* BEGIN Records for the exercise *
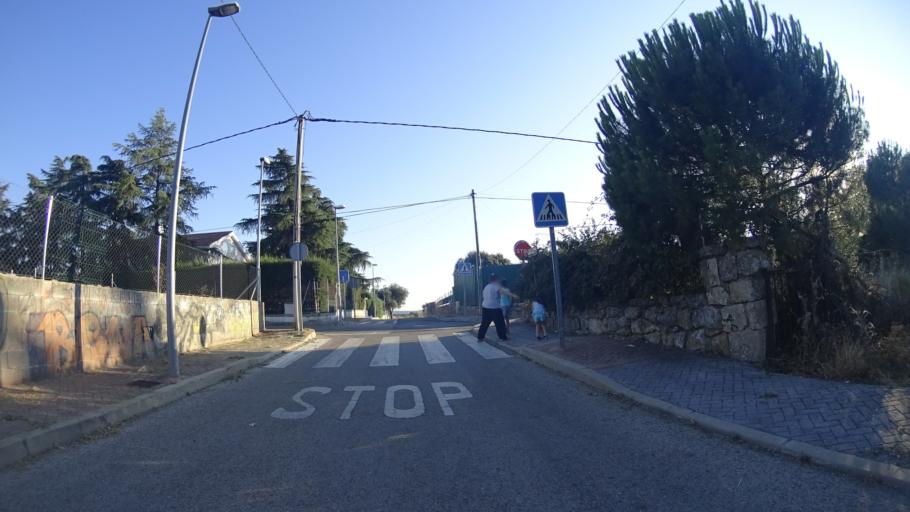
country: ES
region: Madrid
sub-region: Provincia de Madrid
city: Galapagar
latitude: 40.5676
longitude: -4.0027
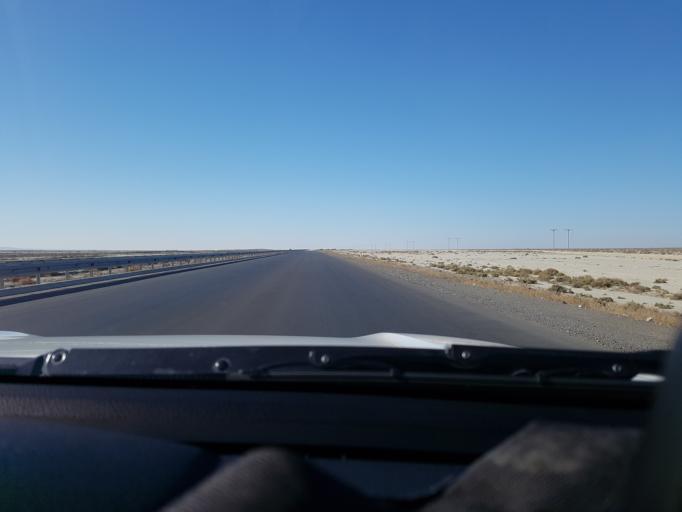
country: TM
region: Balkan
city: Gazanjyk
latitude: 39.2540
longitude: 55.1040
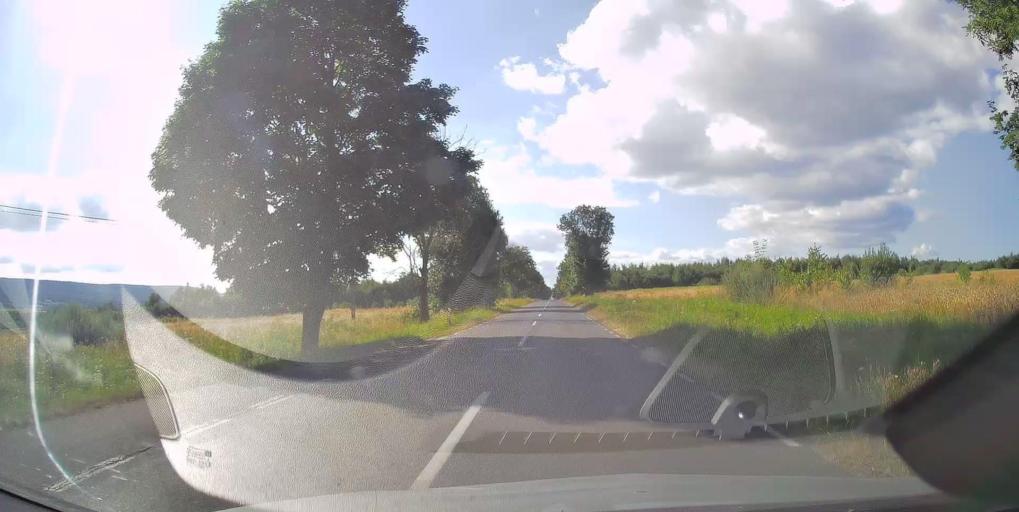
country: PL
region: Swietokrzyskie
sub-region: Powiat kielecki
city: Bodzentyn
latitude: 50.9575
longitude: 20.9116
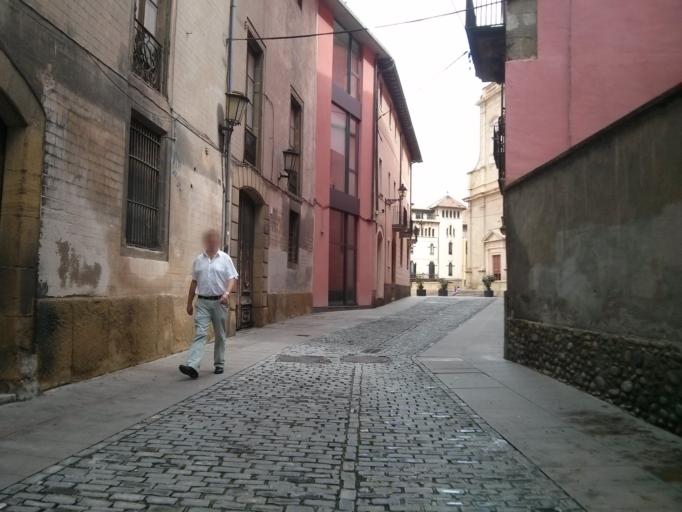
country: ES
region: Catalonia
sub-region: Provincia de Barcelona
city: Vic
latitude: 41.9270
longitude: 2.2545
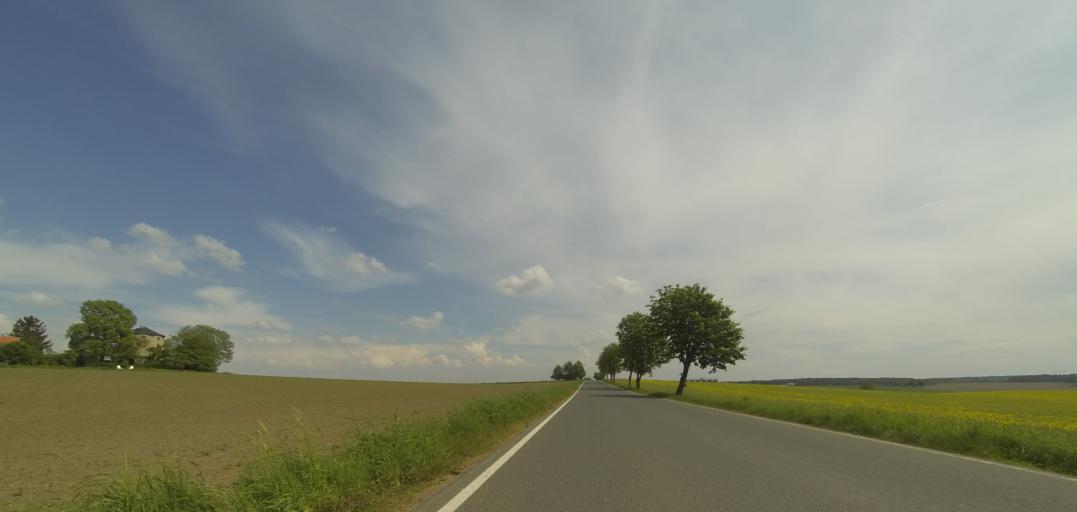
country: DE
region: Saxony
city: Radeberg
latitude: 51.0812
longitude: 13.9189
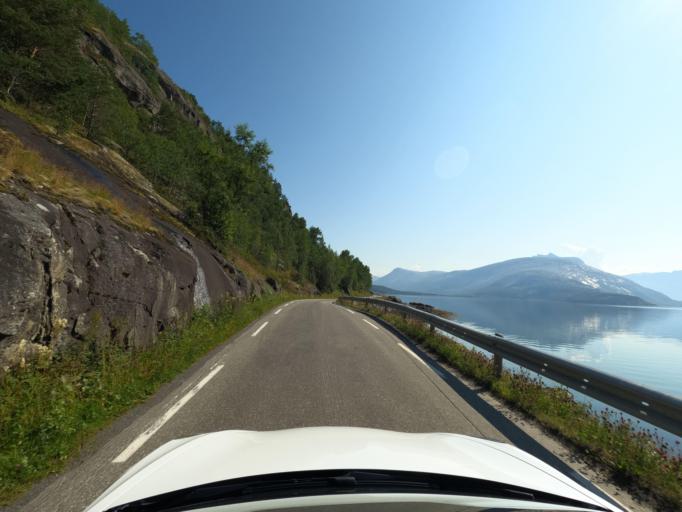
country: NO
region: Nordland
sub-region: Narvik
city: Narvik
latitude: 68.2878
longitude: 17.3676
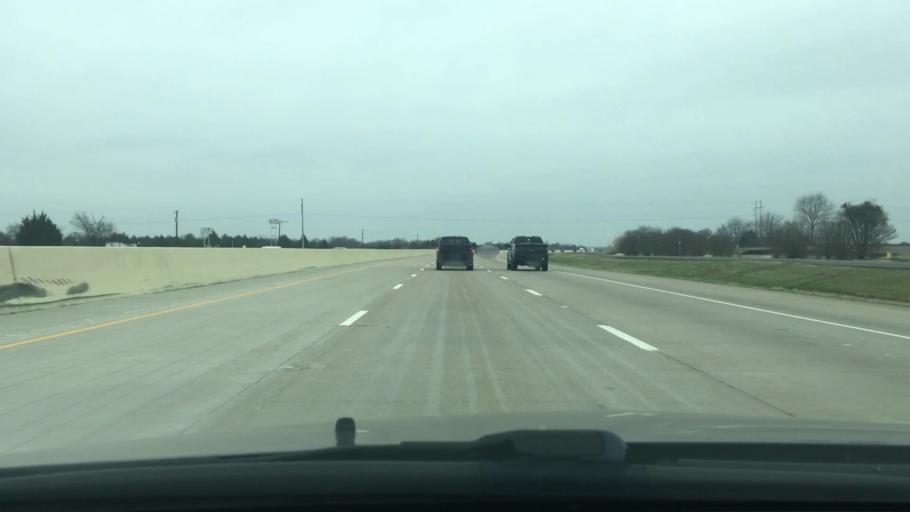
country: US
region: Texas
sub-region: Navarro County
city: Corsicana
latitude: 31.9876
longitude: -96.4252
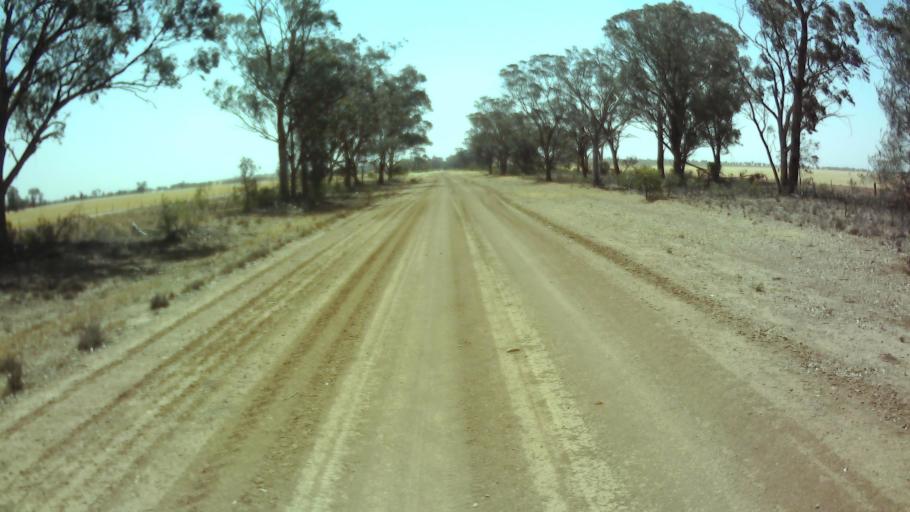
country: AU
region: New South Wales
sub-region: Weddin
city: Grenfell
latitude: -33.9195
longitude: 147.7778
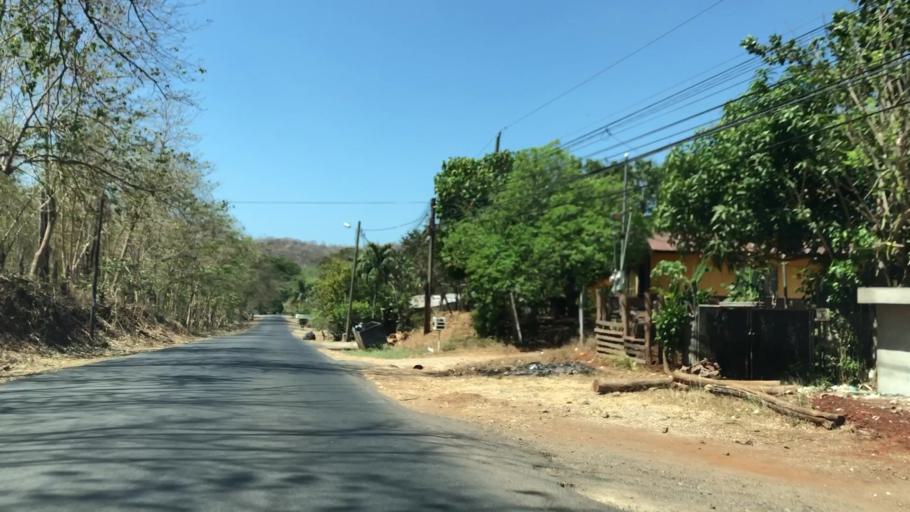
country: CR
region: Guanacaste
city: Sardinal
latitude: 10.3640
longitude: -85.8058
* END Records for the exercise *
__Do this__
Reproduce all the lines of the records above unchanged, leaving out the pictures.

__Final answer__
country: ES
region: Madrid
sub-region: Provincia de Madrid
city: Galapagar
latitude: 40.5676
longitude: -4.0027
country: TM
region: Balkan
city: Gazanjyk
latitude: 39.2540
longitude: 55.1040
country: PL
region: Swietokrzyskie
sub-region: Powiat kielecki
city: Bodzentyn
latitude: 50.9575
longitude: 20.9116
country: ES
region: Catalonia
sub-region: Provincia de Barcelona
city: Vic
latitude: 41.9270
longitude: 2.2545
country: DE
region: Saxony
city: Radeberg
latitude: 51.0812
longitude: 13.9189
country: NO
region: Nordland
sub-region: Narvik
city: Narvik
latitude: 68.2878
longitude: 17.3676
country: US
region: Texas
sub-region: Navarro County
city: Corsicana
latitude: 31.9876
longitude: -96.4252
country: AU
region: New South Wales
sub-region: Weddin
city: Grenfell
latitude: -33.9195
longitude: 147.7778
country: CR
region: Guanacaste
city: Sardinal
latitude: 10.3640
longitude: -85.8058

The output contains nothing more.